#### Work item
Copy the entries from the first one through the line containing "Reading left to", swapping "portion" for "share" and leaving everything else unchanged. Leave the pictures out of your copy.

Start of Block

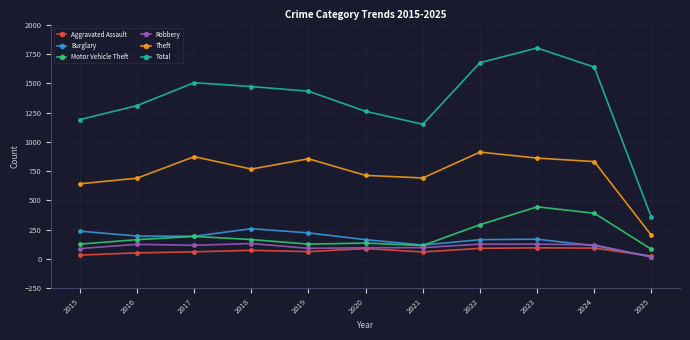

True or false: Motor Vehicle Theft and Aggravated Assault cross at least once.

False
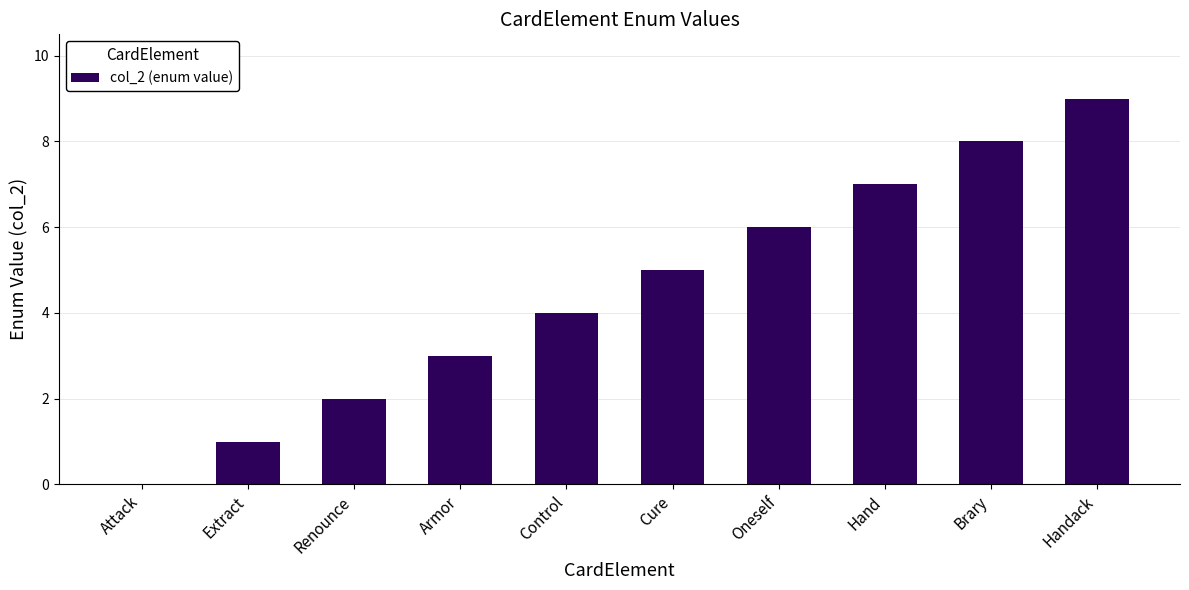

What is the sum of all values?

45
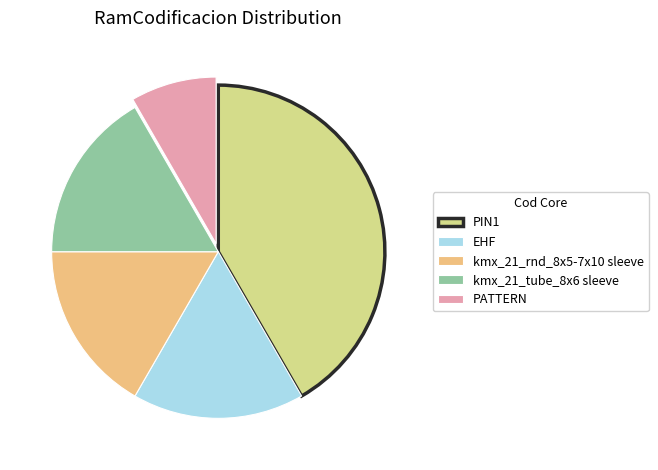

Which has a higher value, PIN1 or kmx_21_tube_8x6 sleeve?

PIN1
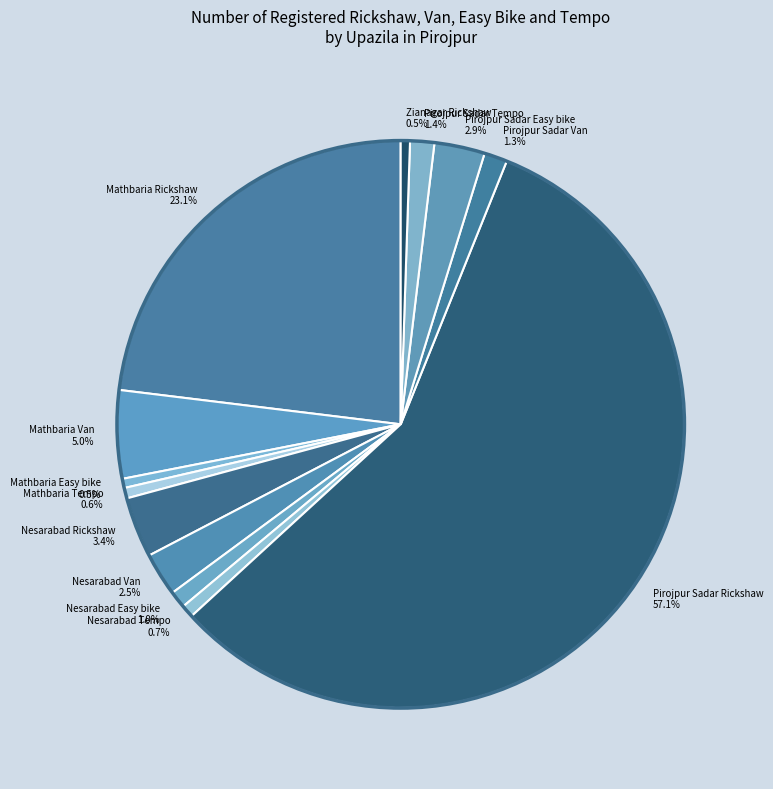

To the nearest percent, what portion does Nesarabad Rickshaw represent?

3%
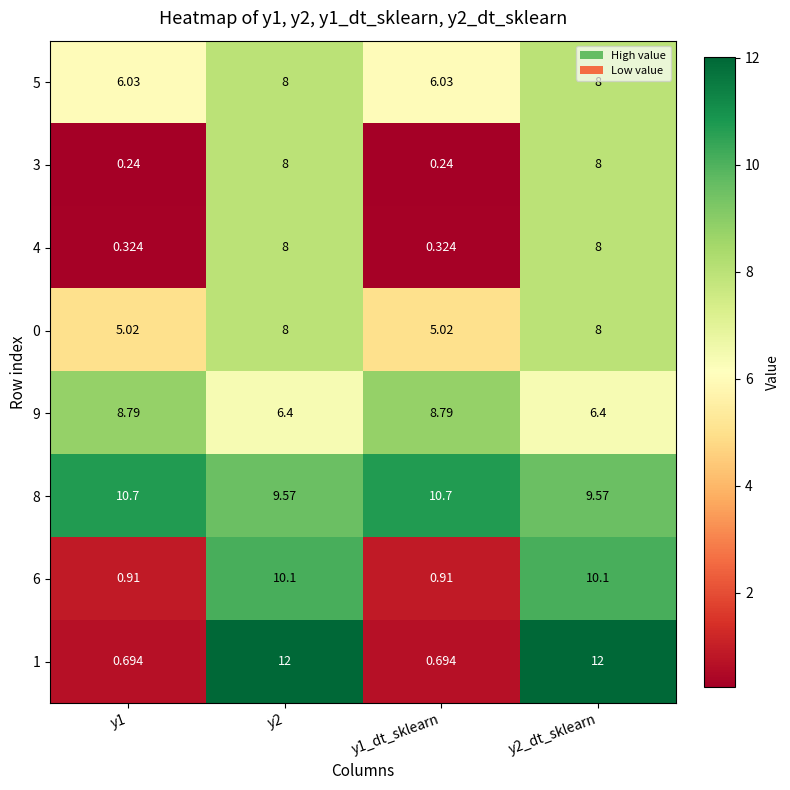

Is the value of 8 at y1_dt_sklearn greater than the value of 1 at y1_dt_sklearn?

Yes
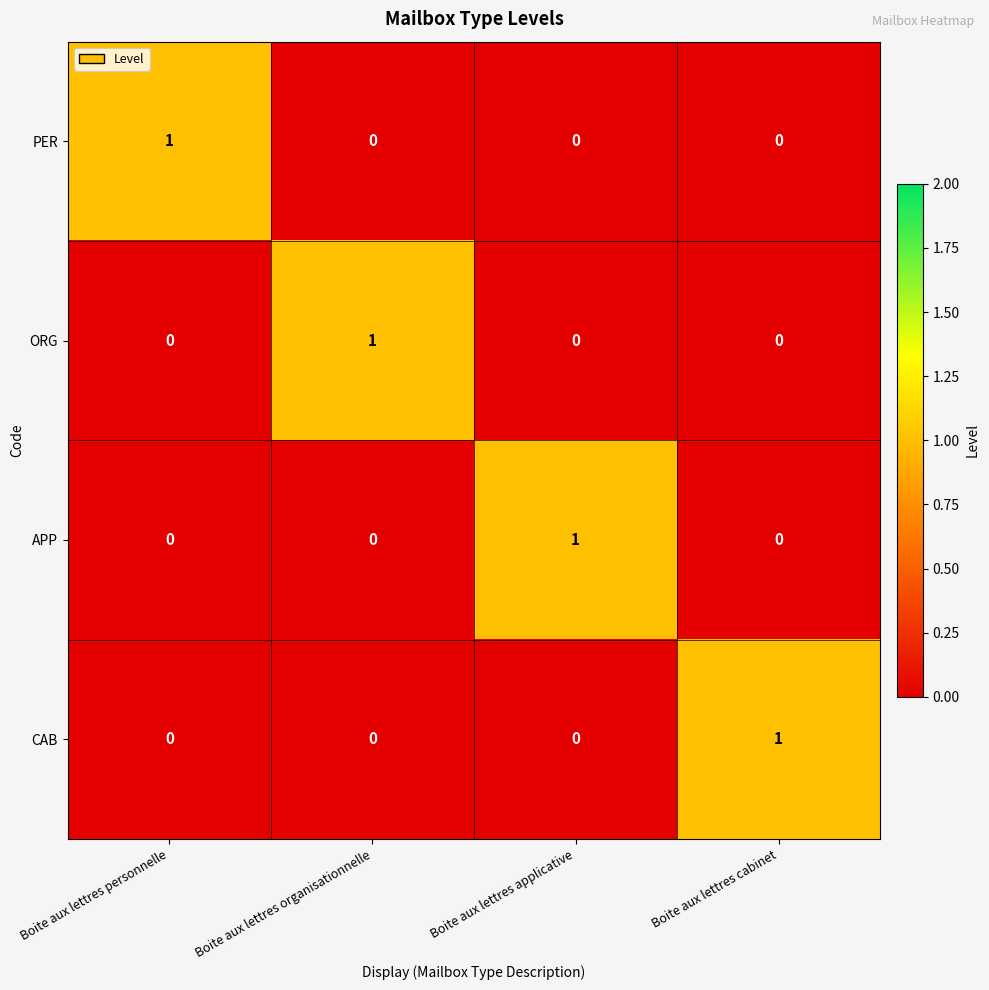

Reading left to right, extract all data points from this chart.

PER: Boite aux lettres personnelle=1	Boite aux lettres organisationnelle=0	Boite aux lettres applicative=0	Boite aux lettres cabinet=0
ORG: Boite aux lettres personnelle=0	Boite aux lettres organisationnelle=1	Boite aux lettres applicative=0	Boite aux lettres cabinet=0
APP: Boite aux lettres personnelle=0	Boite aux lettres organisationnelle=0	Boite aux lettres applicative=1	Boite aux lettres cabinet=0
CAB: Boite aux lettres personnelle=0	Boite aux lettres organisationnelle=0	Boite aux lettres applicative=0	Boite aux lettres cabinet=1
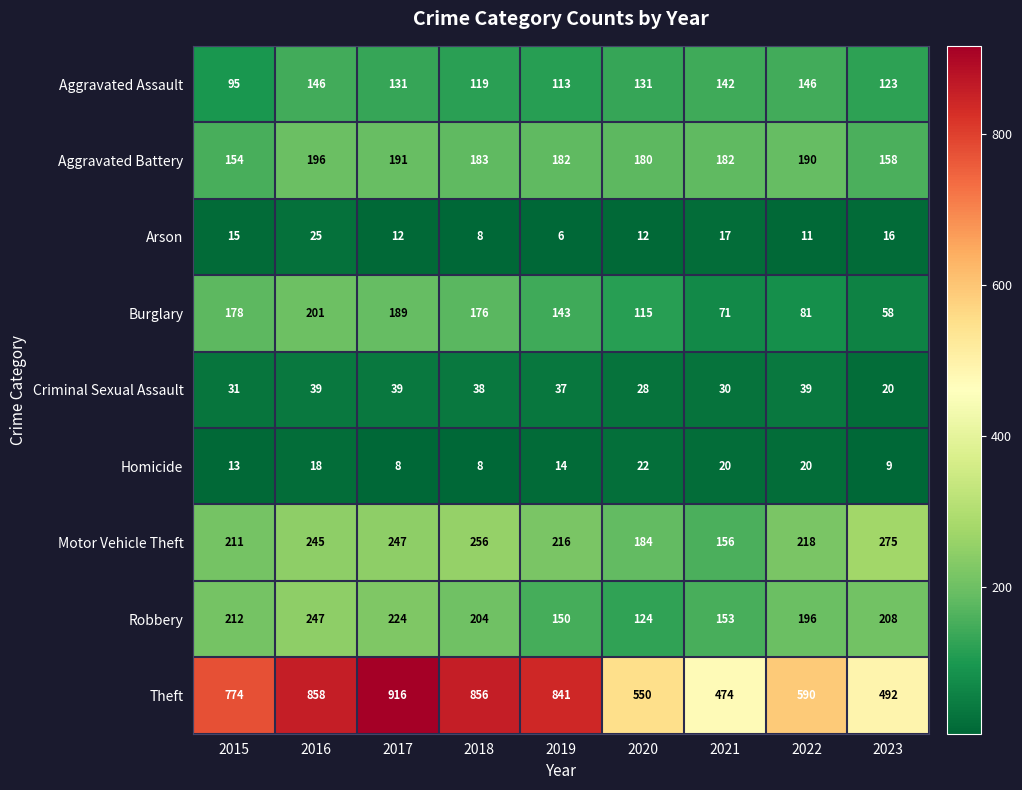

Which category has the highest value across all series?

2017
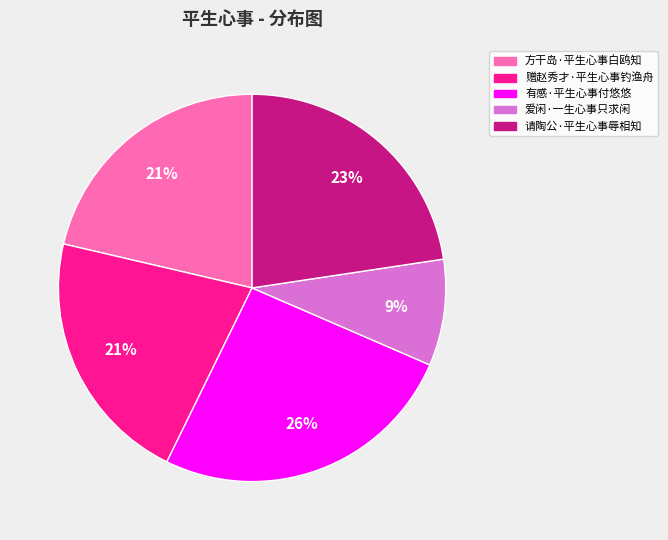

Is there any slice that represents more than half of the pie?

No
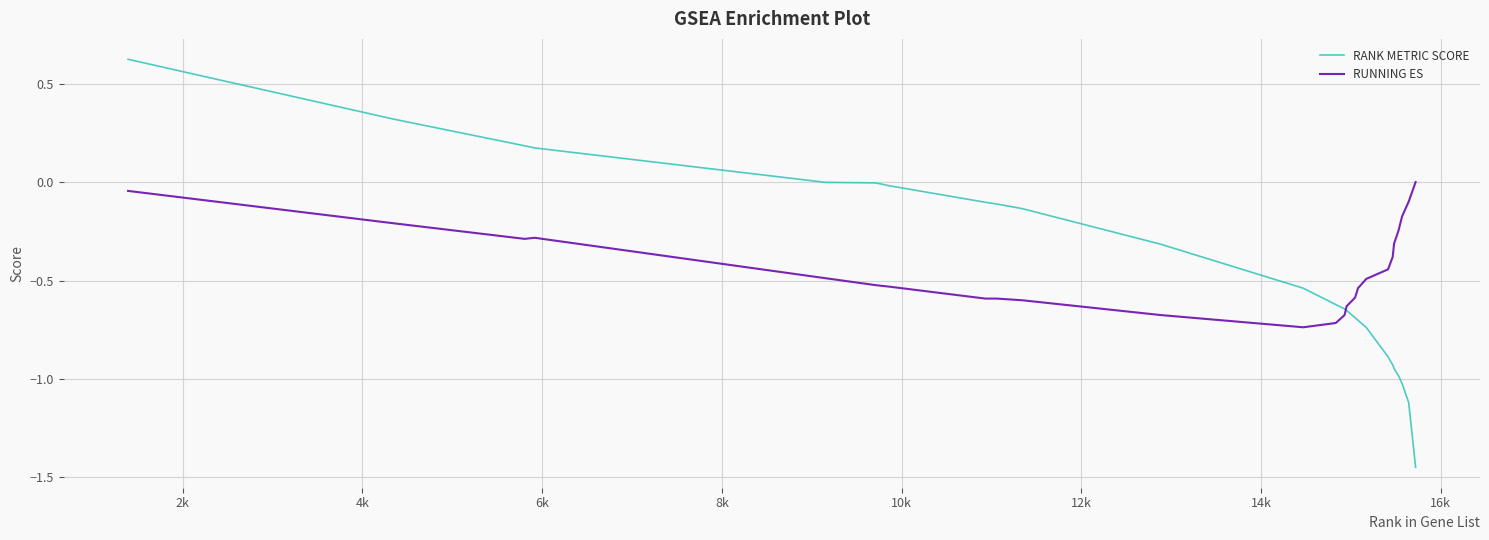

List the series in order of their peak value, lowest first.

RUNNING ES, RANK METRIC SCORE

End of Block

#### Output of the exercise
True or false: Motor Vehicle Theft and Aggravated Assault cross at least once.

False

What is the sum of all values?

45

Which has a higher value, PIN1 or kmx_21_tube_8x6 sleeve?

PIN1

To the nearest percent, what share does Nesarabad Rickshaw represent?

3%

Is the value of 8 at y1_dt_sklearn greater than the value of 1 at y1_dt_sklearn?

Yes

Reading left to right, extract all data points from this chart.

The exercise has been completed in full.